### THE PROBLEM
Where the word "rule" occurs in a line of the data, return the whole line.
───── INPUT ─────
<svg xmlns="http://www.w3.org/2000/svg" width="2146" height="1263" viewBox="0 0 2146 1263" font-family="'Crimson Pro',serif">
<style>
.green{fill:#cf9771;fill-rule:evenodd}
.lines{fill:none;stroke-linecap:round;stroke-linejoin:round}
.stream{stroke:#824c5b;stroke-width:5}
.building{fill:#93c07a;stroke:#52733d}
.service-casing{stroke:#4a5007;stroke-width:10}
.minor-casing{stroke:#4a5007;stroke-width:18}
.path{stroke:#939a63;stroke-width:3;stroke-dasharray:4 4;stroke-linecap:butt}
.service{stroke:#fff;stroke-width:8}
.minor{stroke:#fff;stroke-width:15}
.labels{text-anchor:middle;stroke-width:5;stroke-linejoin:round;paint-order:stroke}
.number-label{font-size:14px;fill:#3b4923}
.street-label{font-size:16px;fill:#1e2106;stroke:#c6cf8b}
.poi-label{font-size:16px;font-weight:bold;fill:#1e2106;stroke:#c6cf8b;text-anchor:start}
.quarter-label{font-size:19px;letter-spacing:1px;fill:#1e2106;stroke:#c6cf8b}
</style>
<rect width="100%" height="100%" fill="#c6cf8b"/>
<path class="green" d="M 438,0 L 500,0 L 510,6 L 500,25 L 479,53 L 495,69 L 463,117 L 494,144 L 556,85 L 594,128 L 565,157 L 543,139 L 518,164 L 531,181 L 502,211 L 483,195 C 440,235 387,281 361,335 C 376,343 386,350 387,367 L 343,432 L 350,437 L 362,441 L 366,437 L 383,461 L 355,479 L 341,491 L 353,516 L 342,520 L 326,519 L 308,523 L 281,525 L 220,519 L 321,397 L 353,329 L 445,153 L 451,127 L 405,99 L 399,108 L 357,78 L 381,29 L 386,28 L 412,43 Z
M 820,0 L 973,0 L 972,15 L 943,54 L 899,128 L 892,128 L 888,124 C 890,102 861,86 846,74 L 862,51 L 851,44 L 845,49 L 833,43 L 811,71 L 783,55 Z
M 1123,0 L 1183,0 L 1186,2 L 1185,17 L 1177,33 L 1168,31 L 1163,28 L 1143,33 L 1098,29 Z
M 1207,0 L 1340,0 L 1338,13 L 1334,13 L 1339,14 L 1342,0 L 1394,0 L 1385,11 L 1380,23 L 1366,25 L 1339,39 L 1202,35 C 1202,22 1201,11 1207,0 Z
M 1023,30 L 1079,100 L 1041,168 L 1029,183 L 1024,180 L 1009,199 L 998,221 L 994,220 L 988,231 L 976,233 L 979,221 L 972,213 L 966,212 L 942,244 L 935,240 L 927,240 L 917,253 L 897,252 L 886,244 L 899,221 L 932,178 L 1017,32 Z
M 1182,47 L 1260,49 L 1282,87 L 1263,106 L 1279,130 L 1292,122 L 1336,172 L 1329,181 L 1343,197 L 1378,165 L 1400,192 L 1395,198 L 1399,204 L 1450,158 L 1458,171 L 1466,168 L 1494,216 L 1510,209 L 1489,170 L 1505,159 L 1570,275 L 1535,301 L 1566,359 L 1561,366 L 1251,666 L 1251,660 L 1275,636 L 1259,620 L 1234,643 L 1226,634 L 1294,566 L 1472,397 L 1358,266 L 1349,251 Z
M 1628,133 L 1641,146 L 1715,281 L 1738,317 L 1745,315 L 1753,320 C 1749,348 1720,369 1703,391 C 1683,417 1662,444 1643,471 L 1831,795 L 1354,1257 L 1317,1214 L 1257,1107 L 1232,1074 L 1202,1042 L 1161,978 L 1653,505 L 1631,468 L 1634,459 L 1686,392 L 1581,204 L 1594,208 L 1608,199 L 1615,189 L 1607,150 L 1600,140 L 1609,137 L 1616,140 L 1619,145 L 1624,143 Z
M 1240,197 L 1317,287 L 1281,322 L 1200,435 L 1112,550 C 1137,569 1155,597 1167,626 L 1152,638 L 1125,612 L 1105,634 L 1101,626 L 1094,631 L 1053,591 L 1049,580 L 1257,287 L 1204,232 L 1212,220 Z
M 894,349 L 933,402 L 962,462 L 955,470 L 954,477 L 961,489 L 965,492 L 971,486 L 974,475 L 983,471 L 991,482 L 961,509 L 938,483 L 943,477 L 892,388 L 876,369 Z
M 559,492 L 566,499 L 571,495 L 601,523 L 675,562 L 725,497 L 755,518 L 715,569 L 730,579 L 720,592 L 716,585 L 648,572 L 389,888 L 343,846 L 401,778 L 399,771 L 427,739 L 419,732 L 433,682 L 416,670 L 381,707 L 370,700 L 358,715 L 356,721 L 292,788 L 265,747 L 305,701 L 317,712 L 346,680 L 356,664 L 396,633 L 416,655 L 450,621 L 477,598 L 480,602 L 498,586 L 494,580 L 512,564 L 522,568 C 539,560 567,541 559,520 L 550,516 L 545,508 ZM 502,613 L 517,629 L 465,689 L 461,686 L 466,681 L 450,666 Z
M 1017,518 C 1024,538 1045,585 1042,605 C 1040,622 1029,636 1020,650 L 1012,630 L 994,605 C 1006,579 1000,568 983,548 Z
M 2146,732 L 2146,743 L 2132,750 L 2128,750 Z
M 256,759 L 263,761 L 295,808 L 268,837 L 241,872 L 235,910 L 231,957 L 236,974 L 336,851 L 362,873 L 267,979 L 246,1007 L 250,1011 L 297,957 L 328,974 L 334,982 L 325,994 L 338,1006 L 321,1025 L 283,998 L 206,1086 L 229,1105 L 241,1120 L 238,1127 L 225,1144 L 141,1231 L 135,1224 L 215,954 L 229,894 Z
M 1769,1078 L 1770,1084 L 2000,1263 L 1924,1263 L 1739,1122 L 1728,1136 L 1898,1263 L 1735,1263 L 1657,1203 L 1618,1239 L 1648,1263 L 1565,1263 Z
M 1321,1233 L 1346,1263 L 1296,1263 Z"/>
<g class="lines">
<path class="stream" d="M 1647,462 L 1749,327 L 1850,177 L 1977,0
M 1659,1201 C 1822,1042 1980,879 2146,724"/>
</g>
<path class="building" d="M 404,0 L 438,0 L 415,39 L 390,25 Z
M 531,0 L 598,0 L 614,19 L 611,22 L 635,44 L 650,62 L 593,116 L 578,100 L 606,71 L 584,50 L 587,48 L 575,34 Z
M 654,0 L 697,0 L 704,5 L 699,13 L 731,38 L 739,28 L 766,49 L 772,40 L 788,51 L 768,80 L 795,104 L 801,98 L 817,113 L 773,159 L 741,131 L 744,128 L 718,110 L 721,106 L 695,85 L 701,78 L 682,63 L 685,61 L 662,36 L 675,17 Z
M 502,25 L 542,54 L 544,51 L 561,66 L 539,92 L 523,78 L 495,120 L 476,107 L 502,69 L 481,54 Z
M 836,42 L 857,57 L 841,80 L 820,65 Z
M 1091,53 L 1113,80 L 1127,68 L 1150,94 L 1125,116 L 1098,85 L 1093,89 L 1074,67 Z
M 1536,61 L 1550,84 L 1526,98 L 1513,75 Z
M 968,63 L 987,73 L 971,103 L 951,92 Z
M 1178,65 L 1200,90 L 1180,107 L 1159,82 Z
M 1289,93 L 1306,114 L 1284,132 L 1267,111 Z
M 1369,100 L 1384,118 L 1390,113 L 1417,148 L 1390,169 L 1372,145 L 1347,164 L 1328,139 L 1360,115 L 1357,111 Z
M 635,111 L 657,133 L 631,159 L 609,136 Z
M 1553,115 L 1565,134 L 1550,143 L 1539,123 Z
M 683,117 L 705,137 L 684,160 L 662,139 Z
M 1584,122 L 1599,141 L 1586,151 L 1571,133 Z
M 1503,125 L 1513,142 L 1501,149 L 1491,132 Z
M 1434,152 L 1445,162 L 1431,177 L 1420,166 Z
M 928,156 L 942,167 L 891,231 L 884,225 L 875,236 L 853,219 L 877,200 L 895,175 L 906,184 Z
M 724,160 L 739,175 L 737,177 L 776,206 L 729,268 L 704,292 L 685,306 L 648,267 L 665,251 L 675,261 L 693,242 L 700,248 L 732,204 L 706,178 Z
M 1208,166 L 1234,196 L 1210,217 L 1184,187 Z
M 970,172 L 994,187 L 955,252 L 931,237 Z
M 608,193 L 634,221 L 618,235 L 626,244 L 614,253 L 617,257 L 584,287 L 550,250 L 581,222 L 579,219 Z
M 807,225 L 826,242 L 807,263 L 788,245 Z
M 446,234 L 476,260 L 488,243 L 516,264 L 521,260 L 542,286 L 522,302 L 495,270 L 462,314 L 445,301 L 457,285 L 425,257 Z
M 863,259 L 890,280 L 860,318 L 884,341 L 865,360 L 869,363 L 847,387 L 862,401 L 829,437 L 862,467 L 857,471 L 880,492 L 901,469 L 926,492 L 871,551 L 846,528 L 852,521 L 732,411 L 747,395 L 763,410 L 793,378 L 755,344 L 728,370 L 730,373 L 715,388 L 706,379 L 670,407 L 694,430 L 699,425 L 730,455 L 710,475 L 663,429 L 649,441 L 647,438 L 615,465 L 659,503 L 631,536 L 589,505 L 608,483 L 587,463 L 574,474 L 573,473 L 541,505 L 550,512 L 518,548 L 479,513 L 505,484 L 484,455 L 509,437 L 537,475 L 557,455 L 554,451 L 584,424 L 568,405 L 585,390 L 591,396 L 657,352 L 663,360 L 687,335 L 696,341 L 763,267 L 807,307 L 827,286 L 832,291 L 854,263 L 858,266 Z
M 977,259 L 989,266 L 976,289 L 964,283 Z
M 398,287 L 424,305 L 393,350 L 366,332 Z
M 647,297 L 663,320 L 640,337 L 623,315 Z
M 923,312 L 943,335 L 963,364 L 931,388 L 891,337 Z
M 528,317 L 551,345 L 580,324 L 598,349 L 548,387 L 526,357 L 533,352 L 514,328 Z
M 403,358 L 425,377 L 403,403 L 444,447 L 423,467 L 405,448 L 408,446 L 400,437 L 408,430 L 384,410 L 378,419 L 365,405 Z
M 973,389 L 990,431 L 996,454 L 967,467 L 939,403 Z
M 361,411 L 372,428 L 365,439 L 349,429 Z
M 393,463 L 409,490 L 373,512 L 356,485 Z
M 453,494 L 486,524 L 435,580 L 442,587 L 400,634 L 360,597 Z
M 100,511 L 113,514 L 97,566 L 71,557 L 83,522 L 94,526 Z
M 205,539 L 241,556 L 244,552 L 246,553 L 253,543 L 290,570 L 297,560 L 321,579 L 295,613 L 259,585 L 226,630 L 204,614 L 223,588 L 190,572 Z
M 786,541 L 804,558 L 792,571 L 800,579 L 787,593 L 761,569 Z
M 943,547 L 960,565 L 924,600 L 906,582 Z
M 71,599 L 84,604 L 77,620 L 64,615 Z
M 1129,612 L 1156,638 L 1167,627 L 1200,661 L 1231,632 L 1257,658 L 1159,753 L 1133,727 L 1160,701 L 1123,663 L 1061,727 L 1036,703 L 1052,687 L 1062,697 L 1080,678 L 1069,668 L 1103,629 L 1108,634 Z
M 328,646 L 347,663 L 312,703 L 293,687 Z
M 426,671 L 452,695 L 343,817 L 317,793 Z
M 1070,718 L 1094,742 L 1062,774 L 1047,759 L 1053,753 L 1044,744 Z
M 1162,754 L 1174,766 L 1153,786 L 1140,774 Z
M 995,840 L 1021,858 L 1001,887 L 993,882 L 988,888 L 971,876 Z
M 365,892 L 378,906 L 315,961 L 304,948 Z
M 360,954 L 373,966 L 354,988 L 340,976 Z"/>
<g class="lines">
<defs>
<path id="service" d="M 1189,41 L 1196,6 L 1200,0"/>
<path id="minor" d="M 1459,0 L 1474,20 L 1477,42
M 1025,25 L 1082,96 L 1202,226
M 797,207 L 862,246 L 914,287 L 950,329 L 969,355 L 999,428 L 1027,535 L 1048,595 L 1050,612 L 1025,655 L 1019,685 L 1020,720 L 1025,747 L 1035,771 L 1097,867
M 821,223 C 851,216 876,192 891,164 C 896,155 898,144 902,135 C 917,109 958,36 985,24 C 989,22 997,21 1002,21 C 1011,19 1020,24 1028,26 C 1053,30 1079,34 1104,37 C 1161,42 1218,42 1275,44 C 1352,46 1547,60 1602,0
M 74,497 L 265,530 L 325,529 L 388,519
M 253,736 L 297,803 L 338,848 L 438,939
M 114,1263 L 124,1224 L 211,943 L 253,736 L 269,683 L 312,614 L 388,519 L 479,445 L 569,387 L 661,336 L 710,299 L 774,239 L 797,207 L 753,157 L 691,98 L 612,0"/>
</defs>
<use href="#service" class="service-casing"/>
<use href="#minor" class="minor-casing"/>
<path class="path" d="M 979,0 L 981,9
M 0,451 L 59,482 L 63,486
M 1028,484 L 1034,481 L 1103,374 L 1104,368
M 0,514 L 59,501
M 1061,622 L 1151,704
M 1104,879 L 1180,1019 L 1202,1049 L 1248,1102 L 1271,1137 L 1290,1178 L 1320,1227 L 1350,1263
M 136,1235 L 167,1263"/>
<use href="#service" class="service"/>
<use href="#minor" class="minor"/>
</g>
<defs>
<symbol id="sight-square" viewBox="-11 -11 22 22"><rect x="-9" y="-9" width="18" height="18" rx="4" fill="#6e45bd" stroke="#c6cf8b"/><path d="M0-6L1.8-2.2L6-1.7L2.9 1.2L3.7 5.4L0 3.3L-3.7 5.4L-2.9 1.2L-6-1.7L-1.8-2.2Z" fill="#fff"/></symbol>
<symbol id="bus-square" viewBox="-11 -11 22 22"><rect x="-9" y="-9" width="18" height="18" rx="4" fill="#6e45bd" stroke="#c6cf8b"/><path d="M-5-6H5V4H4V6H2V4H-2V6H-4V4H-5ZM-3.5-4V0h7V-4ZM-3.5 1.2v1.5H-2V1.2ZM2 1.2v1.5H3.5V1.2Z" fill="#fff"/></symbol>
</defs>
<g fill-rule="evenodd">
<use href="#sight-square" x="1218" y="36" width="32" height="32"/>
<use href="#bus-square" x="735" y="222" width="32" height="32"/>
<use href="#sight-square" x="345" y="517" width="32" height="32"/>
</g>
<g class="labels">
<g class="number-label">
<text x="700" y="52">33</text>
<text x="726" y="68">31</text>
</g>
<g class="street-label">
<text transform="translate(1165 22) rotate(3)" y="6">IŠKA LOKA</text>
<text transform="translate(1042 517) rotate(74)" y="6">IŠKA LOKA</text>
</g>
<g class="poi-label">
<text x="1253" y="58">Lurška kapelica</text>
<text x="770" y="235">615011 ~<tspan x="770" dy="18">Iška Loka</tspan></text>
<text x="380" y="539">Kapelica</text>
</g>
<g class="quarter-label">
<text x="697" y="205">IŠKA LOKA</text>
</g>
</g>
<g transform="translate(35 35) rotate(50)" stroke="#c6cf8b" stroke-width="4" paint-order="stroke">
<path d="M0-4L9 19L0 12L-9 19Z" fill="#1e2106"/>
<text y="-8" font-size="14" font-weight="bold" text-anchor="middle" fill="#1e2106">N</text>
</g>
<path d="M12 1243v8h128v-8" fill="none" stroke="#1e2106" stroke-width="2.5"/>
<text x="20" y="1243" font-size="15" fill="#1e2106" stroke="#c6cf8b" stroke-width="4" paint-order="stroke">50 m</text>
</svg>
─────
───── INPUT ─────
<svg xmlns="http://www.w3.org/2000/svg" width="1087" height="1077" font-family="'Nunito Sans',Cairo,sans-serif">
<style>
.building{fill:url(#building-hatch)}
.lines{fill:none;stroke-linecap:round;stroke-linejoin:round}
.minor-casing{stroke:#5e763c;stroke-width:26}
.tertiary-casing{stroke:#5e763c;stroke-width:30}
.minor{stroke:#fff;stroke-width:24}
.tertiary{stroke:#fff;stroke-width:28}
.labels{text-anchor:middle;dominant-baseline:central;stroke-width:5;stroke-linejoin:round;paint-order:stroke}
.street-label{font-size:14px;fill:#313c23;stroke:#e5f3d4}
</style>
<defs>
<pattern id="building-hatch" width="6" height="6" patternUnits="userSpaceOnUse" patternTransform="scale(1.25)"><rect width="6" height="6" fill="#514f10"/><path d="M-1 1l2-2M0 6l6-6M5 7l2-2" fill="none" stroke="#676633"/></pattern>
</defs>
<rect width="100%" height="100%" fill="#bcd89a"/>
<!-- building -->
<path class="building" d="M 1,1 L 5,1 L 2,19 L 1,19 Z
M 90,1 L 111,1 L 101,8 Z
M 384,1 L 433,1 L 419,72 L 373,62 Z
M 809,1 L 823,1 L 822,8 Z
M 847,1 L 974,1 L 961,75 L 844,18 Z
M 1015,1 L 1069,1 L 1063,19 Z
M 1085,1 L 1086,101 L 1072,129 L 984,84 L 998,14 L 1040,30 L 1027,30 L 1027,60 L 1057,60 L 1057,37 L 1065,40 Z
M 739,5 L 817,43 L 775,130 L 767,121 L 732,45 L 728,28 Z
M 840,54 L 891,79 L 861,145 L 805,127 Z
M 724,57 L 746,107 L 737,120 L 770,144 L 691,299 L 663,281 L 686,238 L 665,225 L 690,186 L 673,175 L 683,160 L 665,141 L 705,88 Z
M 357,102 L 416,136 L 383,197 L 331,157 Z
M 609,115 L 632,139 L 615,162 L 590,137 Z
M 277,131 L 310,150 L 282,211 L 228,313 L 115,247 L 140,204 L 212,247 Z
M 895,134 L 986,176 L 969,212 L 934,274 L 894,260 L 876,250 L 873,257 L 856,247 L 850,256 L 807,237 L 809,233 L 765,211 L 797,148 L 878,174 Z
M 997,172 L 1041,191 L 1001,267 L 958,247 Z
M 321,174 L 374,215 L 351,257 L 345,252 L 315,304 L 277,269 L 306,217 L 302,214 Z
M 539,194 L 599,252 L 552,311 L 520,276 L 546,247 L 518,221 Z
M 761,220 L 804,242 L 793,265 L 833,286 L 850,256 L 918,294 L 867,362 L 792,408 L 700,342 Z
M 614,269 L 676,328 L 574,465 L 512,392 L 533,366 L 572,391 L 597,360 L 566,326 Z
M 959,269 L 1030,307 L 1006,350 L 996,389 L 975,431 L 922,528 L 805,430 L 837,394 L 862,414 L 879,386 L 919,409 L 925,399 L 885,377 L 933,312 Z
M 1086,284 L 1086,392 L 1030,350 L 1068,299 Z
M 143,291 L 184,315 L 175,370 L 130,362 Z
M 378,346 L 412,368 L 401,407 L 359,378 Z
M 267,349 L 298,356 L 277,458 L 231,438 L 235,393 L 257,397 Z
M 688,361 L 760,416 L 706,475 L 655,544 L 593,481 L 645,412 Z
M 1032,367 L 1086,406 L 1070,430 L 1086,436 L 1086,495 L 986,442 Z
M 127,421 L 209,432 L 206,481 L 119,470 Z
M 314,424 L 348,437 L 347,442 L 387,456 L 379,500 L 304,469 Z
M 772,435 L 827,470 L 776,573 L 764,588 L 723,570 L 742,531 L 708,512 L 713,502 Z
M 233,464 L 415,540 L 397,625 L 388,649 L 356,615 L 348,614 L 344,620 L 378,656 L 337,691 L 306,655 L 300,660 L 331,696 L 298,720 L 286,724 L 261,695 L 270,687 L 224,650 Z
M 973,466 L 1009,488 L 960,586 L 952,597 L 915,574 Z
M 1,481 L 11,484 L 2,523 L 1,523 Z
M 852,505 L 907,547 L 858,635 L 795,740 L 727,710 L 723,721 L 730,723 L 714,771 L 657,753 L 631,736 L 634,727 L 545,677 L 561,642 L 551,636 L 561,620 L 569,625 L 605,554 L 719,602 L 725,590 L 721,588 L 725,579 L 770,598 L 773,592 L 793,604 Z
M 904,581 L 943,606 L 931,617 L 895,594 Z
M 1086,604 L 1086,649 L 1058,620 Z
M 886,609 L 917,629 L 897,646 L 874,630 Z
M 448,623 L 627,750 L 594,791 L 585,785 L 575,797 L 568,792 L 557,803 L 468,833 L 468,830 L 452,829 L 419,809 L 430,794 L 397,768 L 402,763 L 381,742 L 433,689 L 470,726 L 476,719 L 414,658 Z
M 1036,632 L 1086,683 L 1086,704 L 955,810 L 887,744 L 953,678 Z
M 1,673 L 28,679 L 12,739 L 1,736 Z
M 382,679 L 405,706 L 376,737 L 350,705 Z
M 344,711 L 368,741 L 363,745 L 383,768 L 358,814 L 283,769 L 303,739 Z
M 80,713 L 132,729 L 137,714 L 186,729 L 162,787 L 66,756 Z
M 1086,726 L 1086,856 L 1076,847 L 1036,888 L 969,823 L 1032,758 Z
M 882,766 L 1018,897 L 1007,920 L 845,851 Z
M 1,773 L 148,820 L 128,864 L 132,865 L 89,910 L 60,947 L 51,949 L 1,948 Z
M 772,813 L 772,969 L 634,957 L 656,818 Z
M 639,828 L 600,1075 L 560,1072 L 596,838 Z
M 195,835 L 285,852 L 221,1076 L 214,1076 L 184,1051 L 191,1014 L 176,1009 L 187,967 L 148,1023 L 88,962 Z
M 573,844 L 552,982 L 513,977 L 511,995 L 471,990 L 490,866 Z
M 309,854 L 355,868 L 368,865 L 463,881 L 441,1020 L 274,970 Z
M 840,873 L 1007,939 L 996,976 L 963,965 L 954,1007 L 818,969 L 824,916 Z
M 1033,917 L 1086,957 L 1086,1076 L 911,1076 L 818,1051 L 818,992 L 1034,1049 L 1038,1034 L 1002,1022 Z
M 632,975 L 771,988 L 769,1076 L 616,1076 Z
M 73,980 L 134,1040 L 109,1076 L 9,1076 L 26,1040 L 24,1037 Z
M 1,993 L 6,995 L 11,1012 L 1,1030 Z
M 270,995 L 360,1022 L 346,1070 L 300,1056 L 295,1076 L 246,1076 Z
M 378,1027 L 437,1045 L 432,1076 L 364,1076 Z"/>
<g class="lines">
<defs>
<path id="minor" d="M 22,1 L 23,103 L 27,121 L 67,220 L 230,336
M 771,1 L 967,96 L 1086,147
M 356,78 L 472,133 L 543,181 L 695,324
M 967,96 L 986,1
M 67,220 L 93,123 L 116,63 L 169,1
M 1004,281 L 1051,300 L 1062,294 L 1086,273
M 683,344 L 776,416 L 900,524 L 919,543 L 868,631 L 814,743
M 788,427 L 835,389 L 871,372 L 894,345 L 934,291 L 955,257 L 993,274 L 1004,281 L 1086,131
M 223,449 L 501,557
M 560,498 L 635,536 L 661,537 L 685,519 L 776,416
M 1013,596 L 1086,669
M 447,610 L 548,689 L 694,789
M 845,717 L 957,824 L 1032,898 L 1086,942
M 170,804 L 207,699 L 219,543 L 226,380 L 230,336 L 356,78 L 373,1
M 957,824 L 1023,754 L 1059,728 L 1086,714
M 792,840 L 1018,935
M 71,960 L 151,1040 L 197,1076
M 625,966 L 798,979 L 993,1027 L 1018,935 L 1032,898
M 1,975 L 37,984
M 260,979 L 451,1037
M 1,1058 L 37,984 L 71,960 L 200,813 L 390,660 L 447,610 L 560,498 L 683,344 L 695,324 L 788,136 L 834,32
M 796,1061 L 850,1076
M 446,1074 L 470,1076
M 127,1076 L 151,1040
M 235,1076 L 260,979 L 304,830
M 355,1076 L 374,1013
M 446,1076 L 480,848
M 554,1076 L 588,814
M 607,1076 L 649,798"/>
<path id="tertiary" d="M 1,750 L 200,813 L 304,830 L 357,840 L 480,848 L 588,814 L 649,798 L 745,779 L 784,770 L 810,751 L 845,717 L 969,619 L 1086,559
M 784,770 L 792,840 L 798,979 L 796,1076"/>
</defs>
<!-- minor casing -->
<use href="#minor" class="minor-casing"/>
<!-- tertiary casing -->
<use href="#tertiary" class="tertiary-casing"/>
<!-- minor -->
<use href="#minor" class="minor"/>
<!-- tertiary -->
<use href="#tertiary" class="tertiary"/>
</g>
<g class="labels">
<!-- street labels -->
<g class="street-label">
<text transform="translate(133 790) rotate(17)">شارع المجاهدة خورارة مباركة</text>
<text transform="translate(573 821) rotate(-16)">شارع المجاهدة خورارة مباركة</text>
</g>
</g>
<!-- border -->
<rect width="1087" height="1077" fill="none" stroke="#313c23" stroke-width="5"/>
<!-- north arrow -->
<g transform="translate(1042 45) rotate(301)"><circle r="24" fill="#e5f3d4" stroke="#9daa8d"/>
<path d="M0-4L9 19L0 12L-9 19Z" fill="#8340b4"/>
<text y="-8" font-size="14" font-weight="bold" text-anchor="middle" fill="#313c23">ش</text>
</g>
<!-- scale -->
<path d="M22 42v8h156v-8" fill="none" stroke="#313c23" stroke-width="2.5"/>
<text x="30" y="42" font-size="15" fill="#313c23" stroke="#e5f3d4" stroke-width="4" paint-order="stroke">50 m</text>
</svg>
─────
### SOLUTION FOR THIS TASK
.green{fill:#cf9771;fill-rule:evenodd}
<g fill-rule="evenodd">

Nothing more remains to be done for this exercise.